Difficile pensare che tre governi così diversi possano proseguire compatti e forse è meglio lavorare a rafforzare il fronte dei progressisti che tanto ha insistito sulla crescita, o no?
«L’insistenza sulla crescita è un’esigenza drammatica di tutti e tre quei Paesi. È vero che sono guidati da un governo tecnico, da uno di destra e da uno di sinistra. Però hanno tutti lo stesso problema, derivante da quella politica del rigore astratto che non teneva conto della realtà. È questo che ha portato alle difficoltà che abbiamo di fronte ed è questo che ha unito in un solo disegno tre governi di colore diverso».
Col vertice di Bruxelles si può dire alle spalle quella politica?

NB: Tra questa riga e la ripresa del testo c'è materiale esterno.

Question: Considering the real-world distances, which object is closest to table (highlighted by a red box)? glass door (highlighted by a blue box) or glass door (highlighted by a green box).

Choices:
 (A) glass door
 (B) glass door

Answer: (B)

«Sicuramente col Consiglio europeo è cambiata la direzione. Poi la riunione dell’Ecofin del 9 luglio dovrà tradurre in pratica le decisioni assunte. Quel che deve essere però chiaro a questo punto è che le misure decise sono sì positive, però la risposta all’emergenza, pur necessaria, non è sufficiente. Non ci può cioè essere una Unione europea monetaria, finanziaria e politica stabile se non si passa attraverso tre elementari decisioni».
Che sarebbero…
«Il rafforzamento dei poteri della Banca centrale, gli Eurobond, cioè la condivisione del debito pubblico dei Paesi comunitari, e un bilancio europeo di dimensioni più adatte alle necessità dell’Europa».

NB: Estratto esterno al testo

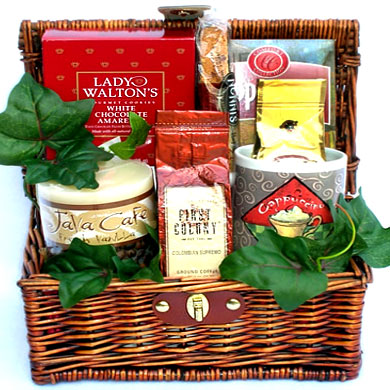
The height and width of the screenshot is (390, 390). Identify the location of inside upper lid of basket. (339, 104), (38, 71).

Merkel ha sempre detto che finché ci sarà lei non ci saranno gli Eurobond.
«La Germania è ancora ferma su questo, ma ormai è chiaro che la direzione in cui andare è quella di una maggiore integrazione europea. Al vertice di Bruxelles sono stati posti rimedi a un deterioramento rapido, ma non abbiamo assolutamente chiuso con tutti i grandi problemi che ci stanno di fronte. Bisogna rafforzare la casa dell’Europa con quei pilastri che all’inizio non si sono voluti porre. Sapevamo fin dall’inizio che erano indispensabili, ma presto capii che per far ragionare i governi europei si sarebbe dovuto passare attraverso una crisi».

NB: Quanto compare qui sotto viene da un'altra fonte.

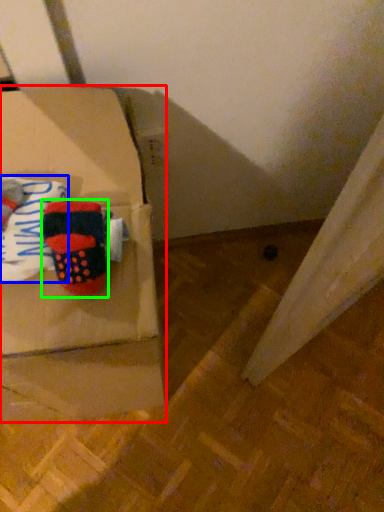
Question: Considering the real-world distances, which object is closest to box (highlighted by a red box)? clothing (highlighted by a blue box) or footwear (highlighted by a green box).

Choices:
 (A) clothing
 (B) footwear

Answer: (B)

E però non dura da poco, questa crisi…
«Finora è stata attraversata con poca saggezza. All’ultimo vertice ne è arrivata un po’. Non basta per rovesciare la direzione della speculazione ma intanto accontentiamoci di quanto avvenuto e guardiamo all’aspetto politico emerso, perché quello è lo strumento che dovrà essere usato in futuro per i cambiamenti necessari».
Quanto al futuro nostrano: secondo lei il Consiglio europeo spazza via le ipotesi di voto anticipato?
«Ho sempre pensato che il governo Monti avrebbe cavalcato tutta la legislatura. Credevo prima e credo ancor più oggi che si arrivi a elezioni la prossima primavera».
Insomma bisogna aspettare il 2013 perché si torni alla normalità democratica?
«Questo governo è stato ed è approvato dal Parlamento, ha assoluta normalità democratica. È chiaro che siccome non esiste in occidente alcun sistema democratico che prescinda dai partiti, questi dovranno tornare ad avere un ruolo attivo. Ma al di là della condizione speciale che presenta questo governo la normalità democratica è indubitata».
La fiducia nei partiti è in costante calo: il motivo, secondo lei?
«Se i cittadini si allontanano dai partiti è perché assistono a comportamenti in cui l’interesse di appartenenza prevale rispetto all’interesse del Paese».
Parlavamo di normalità democratica: può esserci se si dovesse tornare alle urne col Porcellum?
«Occorre un cambiamento di legge elettorale se vogliamo una democrazia al servizio del cittadino e un governo stabile».
Nuova legge: di che tipo?
«Bipolare, o di tipo britannico o ancor meglio di tipo francese, con il doppio turno. Con una pluralità di partiti sono necessari raggruppamenti, in modo che l’elettore, al secondo turno, abbia di fronte un quadro chiaro e sappia per chi votare».
Cosa che con un sistema proporzionale non sarebbe possibile?
«Guardi, nello stesso giorno si è votato il primo turno in Francia e ci sono state le elezioni in Grecia. C’è stato circa lo stesso risultato, con le frange estreme che hanno pesato in egual modo. Ma in Francia si è poi creato un governo stabile, la Grecia è stata costretta a ripetere il voto. Mi sembra che una riflessione su questo sia da fare».